A parenting decision that could have gone either way.
My family and I were on the Blackstone Valley bike path last summer. My then 7-year-old son took turns complaining about being tired and about wearing a helmet. He and I took a break, and he spent a minute or two begging to take off his helmet.
“It feels tight. It feels heavy. I don’t need it!” For a quick, split second I considered just taking his helmet. I couldn’t take the whining any more. Besides, we were only two minutes from the car. Thankfully, I stuck to my guns and refused his request. One minute later he was cruising down a slight decline, lost control of his bike and rammed headfirst into a cement wall.
You already can imagine how it could have easily gone the other way.
Before this incident, I made them wear their helmets…for the most part.

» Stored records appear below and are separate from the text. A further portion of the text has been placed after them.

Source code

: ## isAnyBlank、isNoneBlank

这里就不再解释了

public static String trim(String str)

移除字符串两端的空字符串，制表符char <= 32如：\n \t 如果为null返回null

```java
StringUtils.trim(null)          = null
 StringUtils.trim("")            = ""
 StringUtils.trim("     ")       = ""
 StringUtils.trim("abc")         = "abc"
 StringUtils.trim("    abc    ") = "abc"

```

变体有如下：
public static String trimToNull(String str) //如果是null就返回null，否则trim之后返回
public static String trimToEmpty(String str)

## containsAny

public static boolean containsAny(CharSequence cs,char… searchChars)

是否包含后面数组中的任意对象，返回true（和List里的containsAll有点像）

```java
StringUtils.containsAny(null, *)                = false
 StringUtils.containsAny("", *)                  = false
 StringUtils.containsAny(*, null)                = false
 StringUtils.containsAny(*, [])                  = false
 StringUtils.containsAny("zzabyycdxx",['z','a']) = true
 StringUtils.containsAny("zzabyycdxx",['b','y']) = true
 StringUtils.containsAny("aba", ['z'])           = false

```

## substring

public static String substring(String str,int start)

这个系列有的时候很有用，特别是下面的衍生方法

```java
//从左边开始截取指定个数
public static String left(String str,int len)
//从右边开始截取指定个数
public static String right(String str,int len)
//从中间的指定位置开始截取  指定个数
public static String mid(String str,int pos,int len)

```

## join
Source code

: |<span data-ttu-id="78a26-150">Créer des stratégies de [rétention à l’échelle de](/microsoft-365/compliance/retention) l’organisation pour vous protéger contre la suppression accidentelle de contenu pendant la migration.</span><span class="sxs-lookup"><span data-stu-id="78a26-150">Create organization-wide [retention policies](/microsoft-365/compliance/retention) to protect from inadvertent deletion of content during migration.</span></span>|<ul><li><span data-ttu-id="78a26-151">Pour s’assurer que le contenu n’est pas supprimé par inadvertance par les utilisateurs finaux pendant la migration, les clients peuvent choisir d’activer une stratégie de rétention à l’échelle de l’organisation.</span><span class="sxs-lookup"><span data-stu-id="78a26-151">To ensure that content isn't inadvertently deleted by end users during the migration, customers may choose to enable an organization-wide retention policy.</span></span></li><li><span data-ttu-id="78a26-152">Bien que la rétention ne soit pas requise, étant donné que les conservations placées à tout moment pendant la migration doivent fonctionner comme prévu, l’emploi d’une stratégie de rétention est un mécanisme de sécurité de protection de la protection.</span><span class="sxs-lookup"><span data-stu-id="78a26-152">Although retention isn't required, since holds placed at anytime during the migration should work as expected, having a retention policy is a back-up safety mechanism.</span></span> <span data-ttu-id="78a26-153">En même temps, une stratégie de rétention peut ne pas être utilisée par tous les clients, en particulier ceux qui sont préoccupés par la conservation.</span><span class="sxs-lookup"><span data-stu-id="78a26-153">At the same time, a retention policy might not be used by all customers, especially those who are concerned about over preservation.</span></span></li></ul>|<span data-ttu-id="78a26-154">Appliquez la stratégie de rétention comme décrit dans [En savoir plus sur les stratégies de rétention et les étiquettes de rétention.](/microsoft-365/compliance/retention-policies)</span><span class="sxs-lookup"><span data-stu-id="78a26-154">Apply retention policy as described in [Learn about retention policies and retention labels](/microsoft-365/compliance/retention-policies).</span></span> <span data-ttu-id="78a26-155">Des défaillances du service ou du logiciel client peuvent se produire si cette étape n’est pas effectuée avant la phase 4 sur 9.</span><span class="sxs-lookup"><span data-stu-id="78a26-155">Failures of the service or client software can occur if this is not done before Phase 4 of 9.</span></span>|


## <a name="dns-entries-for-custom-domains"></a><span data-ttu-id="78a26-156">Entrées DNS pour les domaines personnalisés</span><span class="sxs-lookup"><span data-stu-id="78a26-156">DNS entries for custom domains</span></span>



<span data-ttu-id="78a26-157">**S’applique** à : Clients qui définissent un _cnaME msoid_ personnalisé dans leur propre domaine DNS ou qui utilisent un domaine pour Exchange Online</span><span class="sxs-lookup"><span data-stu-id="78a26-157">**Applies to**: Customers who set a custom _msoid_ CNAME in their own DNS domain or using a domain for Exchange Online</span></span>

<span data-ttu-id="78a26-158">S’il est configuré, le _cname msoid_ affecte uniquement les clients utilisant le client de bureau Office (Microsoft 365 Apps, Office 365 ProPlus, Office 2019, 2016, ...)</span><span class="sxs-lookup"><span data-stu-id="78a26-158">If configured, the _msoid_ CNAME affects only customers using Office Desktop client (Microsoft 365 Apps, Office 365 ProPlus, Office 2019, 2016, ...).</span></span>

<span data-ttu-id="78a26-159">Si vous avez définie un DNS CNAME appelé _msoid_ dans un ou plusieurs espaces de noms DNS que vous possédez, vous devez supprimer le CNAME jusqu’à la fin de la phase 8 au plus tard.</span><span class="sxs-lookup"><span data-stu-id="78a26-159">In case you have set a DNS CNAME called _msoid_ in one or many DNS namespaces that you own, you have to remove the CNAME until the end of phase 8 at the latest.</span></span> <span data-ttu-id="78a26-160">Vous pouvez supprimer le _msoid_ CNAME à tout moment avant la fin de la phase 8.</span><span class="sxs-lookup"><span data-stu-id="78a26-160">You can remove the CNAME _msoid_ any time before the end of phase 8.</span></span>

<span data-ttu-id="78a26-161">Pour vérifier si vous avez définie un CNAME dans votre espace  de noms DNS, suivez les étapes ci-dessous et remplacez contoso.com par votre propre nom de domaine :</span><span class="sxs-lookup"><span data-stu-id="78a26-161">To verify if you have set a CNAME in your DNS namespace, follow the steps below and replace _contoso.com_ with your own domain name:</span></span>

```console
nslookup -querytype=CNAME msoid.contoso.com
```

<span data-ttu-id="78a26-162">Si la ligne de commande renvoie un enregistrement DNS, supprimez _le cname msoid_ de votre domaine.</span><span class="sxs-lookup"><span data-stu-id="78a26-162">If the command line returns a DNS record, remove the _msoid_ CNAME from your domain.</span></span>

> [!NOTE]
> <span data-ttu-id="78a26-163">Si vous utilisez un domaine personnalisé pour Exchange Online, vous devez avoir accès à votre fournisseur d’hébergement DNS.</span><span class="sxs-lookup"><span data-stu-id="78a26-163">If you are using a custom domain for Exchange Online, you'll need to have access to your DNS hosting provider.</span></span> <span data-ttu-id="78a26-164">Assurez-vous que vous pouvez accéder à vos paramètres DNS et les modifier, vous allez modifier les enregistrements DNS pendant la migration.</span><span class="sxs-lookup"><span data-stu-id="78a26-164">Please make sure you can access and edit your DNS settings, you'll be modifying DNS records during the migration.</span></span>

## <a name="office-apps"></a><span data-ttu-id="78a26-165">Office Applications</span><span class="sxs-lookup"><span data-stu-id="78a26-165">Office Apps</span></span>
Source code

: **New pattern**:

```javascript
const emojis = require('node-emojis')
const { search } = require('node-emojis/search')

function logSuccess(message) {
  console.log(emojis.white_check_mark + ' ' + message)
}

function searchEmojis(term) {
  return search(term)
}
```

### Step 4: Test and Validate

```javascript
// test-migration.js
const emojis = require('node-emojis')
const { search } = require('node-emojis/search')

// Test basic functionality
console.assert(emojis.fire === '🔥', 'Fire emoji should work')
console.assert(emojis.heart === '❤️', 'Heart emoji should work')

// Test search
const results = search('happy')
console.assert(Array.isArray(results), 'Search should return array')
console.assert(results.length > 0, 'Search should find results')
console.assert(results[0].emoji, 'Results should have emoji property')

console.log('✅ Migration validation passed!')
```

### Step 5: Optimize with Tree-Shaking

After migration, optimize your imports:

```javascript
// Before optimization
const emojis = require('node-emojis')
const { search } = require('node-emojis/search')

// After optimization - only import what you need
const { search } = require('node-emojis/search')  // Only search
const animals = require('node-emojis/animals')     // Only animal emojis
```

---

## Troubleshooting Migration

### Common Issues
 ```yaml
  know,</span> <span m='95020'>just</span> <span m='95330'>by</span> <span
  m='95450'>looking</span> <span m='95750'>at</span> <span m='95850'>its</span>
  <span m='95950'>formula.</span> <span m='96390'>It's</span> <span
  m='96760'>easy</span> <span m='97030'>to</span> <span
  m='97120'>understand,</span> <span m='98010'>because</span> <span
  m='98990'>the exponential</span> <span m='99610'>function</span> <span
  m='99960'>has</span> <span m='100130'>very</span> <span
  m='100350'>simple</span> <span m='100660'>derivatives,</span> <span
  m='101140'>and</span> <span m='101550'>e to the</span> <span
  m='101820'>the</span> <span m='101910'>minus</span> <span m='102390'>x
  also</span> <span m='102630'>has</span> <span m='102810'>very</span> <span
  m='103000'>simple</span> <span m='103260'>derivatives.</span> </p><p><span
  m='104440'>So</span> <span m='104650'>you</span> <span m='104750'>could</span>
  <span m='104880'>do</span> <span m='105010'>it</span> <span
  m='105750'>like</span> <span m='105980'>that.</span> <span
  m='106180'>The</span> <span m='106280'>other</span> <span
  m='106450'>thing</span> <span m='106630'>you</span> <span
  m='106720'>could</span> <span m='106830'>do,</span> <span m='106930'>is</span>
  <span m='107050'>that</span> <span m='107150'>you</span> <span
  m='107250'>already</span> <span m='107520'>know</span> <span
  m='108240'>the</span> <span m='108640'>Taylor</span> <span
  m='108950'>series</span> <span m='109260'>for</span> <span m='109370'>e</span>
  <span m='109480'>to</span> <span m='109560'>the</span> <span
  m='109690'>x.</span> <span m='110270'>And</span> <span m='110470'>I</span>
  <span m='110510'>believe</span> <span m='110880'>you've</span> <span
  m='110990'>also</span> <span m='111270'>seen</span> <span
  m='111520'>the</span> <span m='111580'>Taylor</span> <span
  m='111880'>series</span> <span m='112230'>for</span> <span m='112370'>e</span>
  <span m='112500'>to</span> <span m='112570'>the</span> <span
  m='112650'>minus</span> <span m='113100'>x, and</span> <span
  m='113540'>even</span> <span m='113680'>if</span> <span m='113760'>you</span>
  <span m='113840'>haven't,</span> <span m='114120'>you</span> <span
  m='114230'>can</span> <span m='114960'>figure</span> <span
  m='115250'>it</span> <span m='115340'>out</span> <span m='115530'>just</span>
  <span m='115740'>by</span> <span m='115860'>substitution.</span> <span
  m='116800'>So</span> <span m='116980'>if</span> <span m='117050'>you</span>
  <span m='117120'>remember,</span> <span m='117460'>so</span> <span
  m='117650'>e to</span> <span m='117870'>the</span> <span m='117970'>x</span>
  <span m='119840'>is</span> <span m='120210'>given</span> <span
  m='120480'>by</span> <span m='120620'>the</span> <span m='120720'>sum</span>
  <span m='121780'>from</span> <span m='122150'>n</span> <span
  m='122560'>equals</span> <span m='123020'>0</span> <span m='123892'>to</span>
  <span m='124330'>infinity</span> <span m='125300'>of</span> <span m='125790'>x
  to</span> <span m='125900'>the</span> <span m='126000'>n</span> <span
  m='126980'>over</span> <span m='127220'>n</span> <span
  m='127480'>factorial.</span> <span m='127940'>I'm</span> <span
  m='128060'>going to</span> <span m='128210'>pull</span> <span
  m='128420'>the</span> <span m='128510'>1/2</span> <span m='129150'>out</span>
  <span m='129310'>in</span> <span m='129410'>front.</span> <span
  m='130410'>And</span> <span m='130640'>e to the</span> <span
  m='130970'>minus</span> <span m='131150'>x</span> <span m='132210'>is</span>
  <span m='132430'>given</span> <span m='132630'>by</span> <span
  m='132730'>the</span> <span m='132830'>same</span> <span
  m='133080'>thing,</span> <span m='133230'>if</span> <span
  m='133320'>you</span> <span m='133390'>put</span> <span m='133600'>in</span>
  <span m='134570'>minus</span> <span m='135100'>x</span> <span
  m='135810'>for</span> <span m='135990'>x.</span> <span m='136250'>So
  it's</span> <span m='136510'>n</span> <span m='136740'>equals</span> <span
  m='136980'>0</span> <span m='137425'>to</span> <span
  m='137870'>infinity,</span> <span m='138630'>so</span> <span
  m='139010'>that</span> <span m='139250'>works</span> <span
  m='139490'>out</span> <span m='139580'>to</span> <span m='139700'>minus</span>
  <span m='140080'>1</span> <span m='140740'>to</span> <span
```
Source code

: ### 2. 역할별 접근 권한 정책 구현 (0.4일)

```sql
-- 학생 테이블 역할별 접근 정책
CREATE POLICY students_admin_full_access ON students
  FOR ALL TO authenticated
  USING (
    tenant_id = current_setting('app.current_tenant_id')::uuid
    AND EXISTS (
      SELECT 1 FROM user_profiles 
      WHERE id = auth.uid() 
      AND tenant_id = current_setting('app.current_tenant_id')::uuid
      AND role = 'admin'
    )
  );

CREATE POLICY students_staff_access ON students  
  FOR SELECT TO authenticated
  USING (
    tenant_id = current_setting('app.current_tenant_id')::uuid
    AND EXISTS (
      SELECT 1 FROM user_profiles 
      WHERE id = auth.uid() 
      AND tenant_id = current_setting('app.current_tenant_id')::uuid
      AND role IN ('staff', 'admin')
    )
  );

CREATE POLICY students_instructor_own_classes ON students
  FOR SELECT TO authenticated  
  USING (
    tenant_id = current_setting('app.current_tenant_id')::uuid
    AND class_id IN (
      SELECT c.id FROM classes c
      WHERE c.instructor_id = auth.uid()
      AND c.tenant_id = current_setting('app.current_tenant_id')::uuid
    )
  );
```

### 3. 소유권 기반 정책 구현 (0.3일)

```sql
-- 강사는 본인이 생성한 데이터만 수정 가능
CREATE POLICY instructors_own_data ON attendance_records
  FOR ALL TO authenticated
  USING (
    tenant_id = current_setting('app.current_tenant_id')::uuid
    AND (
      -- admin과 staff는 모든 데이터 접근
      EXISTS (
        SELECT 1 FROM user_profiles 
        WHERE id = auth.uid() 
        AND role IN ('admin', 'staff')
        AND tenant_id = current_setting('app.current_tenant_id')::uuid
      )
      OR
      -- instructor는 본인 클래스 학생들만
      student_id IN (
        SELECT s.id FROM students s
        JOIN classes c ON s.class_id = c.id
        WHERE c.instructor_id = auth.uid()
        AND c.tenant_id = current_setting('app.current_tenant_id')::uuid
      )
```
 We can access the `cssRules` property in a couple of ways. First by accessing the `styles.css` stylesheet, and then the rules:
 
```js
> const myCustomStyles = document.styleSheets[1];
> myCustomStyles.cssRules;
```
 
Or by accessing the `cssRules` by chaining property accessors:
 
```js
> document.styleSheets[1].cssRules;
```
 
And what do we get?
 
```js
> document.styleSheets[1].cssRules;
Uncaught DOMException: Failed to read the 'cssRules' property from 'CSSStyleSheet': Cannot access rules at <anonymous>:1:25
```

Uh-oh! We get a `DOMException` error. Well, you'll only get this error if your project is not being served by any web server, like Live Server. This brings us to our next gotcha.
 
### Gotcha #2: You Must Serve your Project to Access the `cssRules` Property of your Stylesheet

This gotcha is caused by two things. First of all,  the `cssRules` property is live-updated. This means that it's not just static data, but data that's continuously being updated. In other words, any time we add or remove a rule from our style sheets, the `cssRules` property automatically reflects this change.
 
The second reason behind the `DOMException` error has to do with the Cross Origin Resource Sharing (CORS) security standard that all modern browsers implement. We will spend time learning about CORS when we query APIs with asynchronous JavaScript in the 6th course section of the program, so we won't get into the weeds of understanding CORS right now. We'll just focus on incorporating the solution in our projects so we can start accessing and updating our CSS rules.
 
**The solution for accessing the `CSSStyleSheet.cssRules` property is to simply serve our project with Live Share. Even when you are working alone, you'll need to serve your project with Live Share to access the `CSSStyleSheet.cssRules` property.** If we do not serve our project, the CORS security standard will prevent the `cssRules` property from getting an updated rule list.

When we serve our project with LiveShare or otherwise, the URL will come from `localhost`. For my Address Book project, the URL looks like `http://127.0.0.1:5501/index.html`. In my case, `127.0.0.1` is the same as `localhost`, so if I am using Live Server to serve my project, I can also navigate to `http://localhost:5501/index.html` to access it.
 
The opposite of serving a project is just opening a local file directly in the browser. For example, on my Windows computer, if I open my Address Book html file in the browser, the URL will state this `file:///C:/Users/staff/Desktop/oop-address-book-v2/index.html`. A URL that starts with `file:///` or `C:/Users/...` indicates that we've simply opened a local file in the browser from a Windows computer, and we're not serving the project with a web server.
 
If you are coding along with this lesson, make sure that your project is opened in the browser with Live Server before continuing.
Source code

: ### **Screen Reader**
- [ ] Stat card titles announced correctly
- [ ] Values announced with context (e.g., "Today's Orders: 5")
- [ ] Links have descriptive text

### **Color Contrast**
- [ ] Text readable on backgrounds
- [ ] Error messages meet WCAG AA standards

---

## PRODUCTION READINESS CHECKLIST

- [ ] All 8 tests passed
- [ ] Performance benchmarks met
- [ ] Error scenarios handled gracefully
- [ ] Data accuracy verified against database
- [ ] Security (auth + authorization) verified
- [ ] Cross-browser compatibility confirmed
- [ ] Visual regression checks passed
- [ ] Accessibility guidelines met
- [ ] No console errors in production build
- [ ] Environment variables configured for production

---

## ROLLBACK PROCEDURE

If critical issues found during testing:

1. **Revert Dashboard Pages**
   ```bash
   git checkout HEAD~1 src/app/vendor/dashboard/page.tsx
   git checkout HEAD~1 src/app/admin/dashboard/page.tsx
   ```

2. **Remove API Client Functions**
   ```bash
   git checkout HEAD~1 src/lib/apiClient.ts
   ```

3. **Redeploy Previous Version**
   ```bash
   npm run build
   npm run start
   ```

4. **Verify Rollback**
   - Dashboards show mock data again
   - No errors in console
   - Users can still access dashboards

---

I’ll admit sometimes I got lazy. I used to grit my teeth at the pediatrician well visits when our doctor would ask my son or daughter, “What do you wear when you go for a bike ride?”
“Please, please say helmet,” I’d silently prod my kids. Now, I don’t grit my teeth. They wear a helmet or they’re off the bike.
Studies indicate that wearing a helmet reduced head injuries and death in bicycle and in-line skating accidents by at least 75 percent. A child only needs to fall a distance of two feet to incur a brain injury. A bicycle helmet can take the impact of a fall and reduce injury to the brain and skull significantly.
Bottom line: To avoid serious injury, your child should wear a helmet all the time. In fact, the American Academy of Pediatrics says the majority of bike crashes happen near home.
How do you get a child to wear a helmet?
Adults should wear them too. Be a good role model.
No helmet equals no bike riding. Establish the habit early on.
Talk to your child about bike safety. A bike is not a toy — it’s more of a vehicle, and needs to be handled as such.